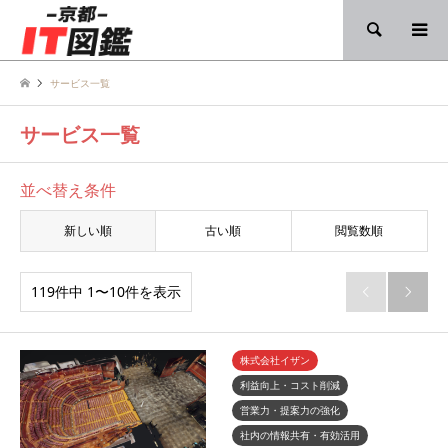
検索
サービス一覧
サービス一覧
並べ替え条件
新しい順
古い順
閲覧数順
119件中 1〜10件を表示


株式会社イザン
利益向上・コスト削減
営業力・提案力の強化
社内の情報共有・有効活用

WORK REQUEST. The output should consist of every entry above, printed exactly, with the images removed.

TASK OUTPUT.
検索
サービス一覧
サービス一覧
並べ替え条件
新しい順
古い順
閲覧数順
119件中 1〜10件を表示


株式会社イザン
利益向上・コスト削減
営業力・提案力の強化
社内の情報共有・有効活用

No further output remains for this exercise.